▶ Work instructions: Where the data below has the string "Cranberries", return the whole line.

▶ Data to process:

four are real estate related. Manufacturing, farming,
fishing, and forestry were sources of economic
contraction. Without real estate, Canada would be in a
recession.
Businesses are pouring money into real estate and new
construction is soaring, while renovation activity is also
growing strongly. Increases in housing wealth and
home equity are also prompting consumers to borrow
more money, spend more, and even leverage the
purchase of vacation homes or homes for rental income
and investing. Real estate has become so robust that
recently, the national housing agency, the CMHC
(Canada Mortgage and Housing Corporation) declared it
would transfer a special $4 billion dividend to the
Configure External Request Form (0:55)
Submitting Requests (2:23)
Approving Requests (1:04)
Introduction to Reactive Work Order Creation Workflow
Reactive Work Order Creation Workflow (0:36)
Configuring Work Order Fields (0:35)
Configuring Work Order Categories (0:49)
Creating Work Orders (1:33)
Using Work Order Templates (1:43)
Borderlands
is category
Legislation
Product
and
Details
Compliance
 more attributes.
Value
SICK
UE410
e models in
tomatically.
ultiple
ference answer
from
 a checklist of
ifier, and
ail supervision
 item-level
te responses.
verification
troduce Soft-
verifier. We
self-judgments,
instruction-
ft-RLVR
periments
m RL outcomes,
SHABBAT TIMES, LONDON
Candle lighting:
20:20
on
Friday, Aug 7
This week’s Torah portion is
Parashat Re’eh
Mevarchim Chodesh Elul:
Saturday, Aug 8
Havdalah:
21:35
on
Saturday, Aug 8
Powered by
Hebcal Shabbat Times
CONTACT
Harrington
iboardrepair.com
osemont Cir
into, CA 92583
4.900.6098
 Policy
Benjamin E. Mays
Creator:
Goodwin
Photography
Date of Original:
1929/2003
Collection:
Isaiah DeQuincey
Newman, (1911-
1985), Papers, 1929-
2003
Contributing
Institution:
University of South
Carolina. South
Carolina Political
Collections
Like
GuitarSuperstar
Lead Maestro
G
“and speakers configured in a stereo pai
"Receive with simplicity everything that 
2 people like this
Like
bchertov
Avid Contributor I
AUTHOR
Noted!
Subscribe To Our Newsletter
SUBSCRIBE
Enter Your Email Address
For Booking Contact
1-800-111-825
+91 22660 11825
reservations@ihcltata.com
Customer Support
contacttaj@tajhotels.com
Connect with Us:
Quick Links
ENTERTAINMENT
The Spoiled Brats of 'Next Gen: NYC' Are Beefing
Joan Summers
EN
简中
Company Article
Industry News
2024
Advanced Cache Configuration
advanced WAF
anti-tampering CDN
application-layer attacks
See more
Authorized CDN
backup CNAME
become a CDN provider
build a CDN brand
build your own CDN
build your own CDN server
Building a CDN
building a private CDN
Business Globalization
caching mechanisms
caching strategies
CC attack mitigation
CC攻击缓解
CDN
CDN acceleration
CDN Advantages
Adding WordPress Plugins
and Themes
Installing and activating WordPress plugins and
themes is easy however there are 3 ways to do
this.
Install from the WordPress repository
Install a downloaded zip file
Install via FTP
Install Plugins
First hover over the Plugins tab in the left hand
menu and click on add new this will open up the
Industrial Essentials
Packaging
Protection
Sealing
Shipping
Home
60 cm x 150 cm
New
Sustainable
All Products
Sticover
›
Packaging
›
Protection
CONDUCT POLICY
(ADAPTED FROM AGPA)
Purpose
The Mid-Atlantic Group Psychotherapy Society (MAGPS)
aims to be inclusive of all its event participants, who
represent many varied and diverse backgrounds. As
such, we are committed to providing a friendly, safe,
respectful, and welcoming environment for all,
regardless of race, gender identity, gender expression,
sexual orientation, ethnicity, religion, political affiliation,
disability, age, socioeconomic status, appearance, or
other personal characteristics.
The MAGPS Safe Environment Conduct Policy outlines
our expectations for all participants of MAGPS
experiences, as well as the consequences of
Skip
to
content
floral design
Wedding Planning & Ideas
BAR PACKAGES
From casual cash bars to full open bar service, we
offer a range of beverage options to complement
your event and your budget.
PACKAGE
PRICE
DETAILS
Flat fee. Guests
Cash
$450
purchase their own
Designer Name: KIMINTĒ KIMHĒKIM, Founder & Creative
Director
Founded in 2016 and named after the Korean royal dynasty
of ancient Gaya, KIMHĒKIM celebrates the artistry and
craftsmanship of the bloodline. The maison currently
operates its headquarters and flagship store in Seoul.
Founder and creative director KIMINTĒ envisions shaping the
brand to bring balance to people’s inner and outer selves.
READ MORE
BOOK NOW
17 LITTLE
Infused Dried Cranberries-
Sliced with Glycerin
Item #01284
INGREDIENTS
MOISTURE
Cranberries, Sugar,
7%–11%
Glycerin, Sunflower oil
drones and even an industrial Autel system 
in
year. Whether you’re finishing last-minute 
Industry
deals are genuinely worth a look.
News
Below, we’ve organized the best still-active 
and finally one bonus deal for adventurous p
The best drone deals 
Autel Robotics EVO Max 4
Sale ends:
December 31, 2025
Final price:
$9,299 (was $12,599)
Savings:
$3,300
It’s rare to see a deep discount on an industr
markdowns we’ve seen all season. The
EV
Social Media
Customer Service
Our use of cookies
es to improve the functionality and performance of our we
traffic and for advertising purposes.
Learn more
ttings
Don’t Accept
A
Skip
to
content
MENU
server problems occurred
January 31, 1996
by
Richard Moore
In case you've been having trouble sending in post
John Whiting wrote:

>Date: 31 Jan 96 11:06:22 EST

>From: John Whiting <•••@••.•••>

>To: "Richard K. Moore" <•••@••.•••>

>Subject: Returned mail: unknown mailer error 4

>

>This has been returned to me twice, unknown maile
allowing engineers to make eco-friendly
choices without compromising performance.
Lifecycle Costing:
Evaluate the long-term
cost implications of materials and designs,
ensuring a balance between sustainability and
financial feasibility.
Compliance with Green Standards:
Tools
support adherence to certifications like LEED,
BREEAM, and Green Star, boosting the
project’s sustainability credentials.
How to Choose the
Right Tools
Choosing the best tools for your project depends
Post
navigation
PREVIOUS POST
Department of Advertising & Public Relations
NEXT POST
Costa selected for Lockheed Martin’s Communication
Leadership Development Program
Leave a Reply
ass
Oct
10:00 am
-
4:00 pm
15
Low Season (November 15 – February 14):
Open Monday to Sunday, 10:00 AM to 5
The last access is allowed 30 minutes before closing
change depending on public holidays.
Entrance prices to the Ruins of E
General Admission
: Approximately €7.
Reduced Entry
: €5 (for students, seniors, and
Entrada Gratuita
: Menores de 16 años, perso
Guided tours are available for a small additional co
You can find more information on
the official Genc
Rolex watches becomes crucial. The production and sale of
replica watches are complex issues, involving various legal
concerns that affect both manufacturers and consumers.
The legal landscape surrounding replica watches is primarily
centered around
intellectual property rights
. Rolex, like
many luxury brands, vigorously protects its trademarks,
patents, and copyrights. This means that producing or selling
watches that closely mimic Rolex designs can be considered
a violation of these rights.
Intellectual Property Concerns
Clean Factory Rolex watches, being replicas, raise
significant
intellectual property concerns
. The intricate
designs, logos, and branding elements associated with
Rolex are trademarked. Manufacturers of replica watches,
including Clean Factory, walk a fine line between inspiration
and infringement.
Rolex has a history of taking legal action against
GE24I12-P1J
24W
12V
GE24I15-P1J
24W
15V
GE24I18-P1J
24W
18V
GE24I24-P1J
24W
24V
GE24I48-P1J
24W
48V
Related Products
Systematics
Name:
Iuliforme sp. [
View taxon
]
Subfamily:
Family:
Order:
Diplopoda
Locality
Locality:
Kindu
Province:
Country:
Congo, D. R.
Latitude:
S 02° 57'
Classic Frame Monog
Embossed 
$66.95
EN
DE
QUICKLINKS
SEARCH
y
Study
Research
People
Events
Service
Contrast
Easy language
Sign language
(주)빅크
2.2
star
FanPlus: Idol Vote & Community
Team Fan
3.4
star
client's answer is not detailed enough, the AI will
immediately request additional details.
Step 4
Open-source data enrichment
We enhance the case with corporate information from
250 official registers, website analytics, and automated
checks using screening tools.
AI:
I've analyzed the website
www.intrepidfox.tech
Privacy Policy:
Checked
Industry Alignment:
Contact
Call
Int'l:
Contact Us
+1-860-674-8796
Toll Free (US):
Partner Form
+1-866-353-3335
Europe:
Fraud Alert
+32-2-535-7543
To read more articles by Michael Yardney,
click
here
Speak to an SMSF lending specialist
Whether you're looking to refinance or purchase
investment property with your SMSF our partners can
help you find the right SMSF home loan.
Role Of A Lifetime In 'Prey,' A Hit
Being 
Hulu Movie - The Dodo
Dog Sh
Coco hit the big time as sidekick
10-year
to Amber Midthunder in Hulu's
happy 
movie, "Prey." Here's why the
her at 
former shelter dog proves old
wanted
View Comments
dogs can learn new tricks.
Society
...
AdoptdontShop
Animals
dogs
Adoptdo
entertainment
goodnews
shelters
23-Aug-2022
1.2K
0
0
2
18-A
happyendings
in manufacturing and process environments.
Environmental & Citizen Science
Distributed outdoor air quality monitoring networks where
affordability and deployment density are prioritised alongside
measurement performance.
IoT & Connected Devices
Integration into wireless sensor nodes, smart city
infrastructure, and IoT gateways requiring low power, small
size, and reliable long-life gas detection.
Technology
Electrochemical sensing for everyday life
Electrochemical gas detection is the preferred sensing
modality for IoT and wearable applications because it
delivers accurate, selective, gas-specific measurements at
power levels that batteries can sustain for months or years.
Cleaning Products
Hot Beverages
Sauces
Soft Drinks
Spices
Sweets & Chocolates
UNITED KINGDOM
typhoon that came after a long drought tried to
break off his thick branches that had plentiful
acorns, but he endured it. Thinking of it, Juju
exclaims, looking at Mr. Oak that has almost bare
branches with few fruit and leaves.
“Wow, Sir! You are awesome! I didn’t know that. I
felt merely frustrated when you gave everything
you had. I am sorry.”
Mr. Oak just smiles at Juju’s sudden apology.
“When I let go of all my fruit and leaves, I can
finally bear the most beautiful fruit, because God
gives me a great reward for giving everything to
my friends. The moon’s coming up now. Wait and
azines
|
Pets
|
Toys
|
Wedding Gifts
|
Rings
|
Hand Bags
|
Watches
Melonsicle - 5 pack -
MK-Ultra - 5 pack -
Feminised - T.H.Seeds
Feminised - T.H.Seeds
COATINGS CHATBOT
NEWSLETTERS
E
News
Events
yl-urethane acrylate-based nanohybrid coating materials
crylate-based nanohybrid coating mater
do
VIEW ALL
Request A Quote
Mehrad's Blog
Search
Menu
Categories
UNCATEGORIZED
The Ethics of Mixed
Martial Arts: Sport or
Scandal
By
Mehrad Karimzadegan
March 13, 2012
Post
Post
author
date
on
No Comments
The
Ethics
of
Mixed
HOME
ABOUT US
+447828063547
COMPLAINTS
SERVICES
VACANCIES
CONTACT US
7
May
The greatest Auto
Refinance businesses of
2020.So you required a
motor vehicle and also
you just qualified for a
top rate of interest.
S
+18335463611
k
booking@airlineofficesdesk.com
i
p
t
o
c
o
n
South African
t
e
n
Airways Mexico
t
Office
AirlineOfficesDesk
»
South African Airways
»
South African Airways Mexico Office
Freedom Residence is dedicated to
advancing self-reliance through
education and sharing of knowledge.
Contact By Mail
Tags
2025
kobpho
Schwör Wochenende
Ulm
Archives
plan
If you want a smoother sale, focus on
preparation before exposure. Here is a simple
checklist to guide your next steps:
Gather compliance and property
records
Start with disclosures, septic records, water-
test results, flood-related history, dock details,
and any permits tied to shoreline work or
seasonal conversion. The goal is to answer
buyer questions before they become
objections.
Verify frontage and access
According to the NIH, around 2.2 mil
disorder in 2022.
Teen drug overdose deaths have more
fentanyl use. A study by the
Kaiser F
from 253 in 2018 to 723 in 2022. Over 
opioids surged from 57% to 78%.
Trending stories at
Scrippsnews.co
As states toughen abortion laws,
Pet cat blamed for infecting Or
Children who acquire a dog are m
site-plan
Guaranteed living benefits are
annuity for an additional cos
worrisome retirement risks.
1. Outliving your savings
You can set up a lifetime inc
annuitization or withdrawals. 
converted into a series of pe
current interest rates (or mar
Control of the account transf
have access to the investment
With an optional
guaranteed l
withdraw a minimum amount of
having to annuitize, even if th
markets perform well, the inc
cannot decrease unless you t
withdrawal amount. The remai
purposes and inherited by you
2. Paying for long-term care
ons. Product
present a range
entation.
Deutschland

▶ Written response:
Infused Dried Cranberries-
Cranberries, Sugar,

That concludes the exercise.